In MCM’s ongoing effort to help you, dear reader, know things that will likely greatly affect your work world, here’s a quick review of economic predictions and implications thereof.
Moody Analytics is pretty optimistic about the future of hiring, employment, wage growth and the economy in general.
However that optimism is somewhat dampened by concerns overseas as key players in Europe and the BRICs are entering or going thru recession.
One key data point is the “quits rate”, which is simply the rate at which people are leaving jobs. This is tracking higher, indicating people are moving among employers – according to Moody’s Adam Kamins this presages higher wages as employers have to increase compensation to attract and keep good workers.
Housing starts are a very big part of the recovery, and part of the reason things haven’t gotten better faster.

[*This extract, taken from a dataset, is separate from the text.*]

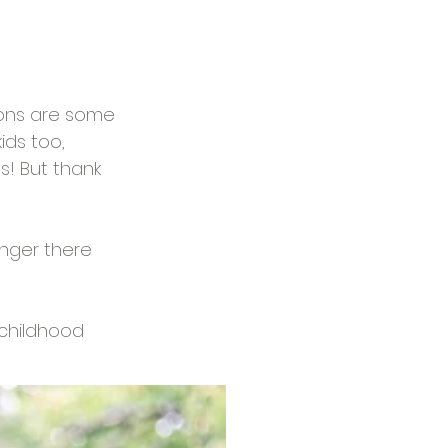
ions are some 
ids too, 
! But thank 
linger there 
 childhood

There’s a good bit of pent-up demand, driven in part by millennials living with their parents at historically high rates. Obviously, houses can’t be built without construction workers (at least until 3-D printing of buildings gets a lot more prevalent – which it will…). According to Kamins, we are about 40% below the level we should be for housing construction – which equates to perhaps a couple million workers.
Expect this to be most heavily felt in the west and south, where construction permits have moved up nicely over the last few quarters. Not surprisingly, the west has led in job creation for several years, with the south catching up over the last year.
Internationally, China’s economy is slowing – which isn’t surprising as it has been growing at a breakneck pace for several years. Interestingly, Kamins said (I’m somewhat paraphrasing here) “Fortunately, the Chinese government has pretty tight control over the economy.” With other countries’ economies in a bit of trouble, the dollar is strengthening leading to problems with trade – our stuff is really expensive, while their’s is cheap. In turn this could hurt domestic manufacturing as demand for US goods drops off.
The dollar’s strength hurts tourism too; it’s really cheap to travel abroad for us but the US is a pretty pricey destination for Europeans and Asians these days.